4. Role of External Parties. Governmental entities should know if their broker-dealers are merely acting as an intermediaries or are taking a proprietary positions in derivatives or structured investment product transactions. Possible conflicts of interest should be taken into consideration before entering into a transaction.
Governmental entities should exercise caution in the selection of broker-dealers or investment advisers. They should confirm that these vendors are knowledgeable about, understand and provide disclosure regarding the use of derivatives and structured investment products, including benefits and risks.
Governmental entities are responsible for ensuring appropriate safeguards are in place when derivative or structured investment product transactions are conducted by a third party acting on behalf of the governmental entities.
The GFOA reiterates the need for governments to exercise extreme caution when considering derivative products for their investment portfolio. It is important to emphasize that these instruments should not be used for speculation.
Governmental entities must learn about and understand the risks and rewards of derivative and structured investment products in order to properly evaluate and manage. Governmental entities should consider the use of derivatives and structured investment products only when they have attained a sufficient understanding of the products and the expertise to manage them. Certain derivative products and structured investment products may not be appropriate for all governmental entities.

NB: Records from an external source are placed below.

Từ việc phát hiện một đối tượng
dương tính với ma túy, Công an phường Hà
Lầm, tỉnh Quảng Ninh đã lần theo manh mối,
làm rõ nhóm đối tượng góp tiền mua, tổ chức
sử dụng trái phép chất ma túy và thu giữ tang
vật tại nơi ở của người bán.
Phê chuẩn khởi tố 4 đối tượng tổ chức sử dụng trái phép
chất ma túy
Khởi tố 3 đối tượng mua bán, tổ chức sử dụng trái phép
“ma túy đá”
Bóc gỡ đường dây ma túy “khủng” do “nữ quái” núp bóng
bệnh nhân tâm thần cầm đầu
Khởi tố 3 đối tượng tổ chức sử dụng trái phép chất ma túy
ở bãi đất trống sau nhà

Ultimately, it is the responsibility of each governmental entity to determine what constitutes a derivative and/or a structured investment, and what is allowable by statute and policy.
- A Public Investor's Guide to Money Market Instruments, Second Edition, edited by M. Corinne Larson, GFOA, 1994.
- GFOA Best Practice: Use of Debt-Related Derivatives and Development of Derivatives Policy, 2010, GFOA’s Committee on Governmental Debt Management.
- GFOA Derivatives Checklist, 2010, GFOA’s Committee on Governmental Debt Management.
Approved by the GFOA’s Executive Board, March 5, 2010.